REQUIRED ACTION: Set each record down exactly, excluding all images.

*** SUPPLIED DATA

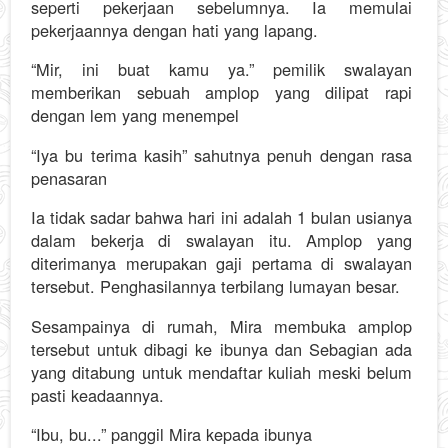
seperti pekerjaan sebelumnya. Ia memulai
pekerjaannya dengan hati yang lapang.
“Mir, ini buat kamu ya.” pemilik swalayan
memberikan sebuah amplop yang dilipat rapi
dengan lem yang menempel
“Iya bu terima kasih” sahutnya penuh dengan rasa
penasaran
Ia tidak sadar bahwa hari ini adalah 1 bulan usianya
dalam bekerja di swalayan itu. Amplop yang
diterimanya merupakan gaji pertama di swalayan
tersebut. Penghasilannya terbilang lumayan besar.
Sesampainya di rumah, Mira membuka amplop
tersebut untuk dibagi ke ibunya dan Sebagian ada
yang ditabung untuk mendaftar kuliah meski belum
pasti keadaannya.
“Ibu, bu...” panggil Mira kepada ibunya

******

EXERCISE SOLUTION:
seperti pekerjaan sebelumnya. Ia memulai
pekerjaannya dengan hati yang lapang.
“Mir, ini buat kamu ya.” pemilik swalayan
memberikan sebuah amplop yang dilipat rapi
dengan lem yang menempel
“Iya bu terima kasih” sahutnya penuh dengan rasa
penasaran
Ia tidak sadar bahwa hari ini adalah 1 bulan usianya
dalam bekerja di swalayan itu. Amplop yang
diterimanya merupakan gaji pertama di swalayan
tersebut. Penghasilannya terbilang lumayan besar.
Sesampainya di rumah, Mira membuka amplop
tersebut untuk dibagi ke ibunya dan Sebagian ada
yang ditabung untuk mendaftar kuliah meski belum
pasti keadaannya.
“Ibu, bu...” panggil Mira kepada ibunya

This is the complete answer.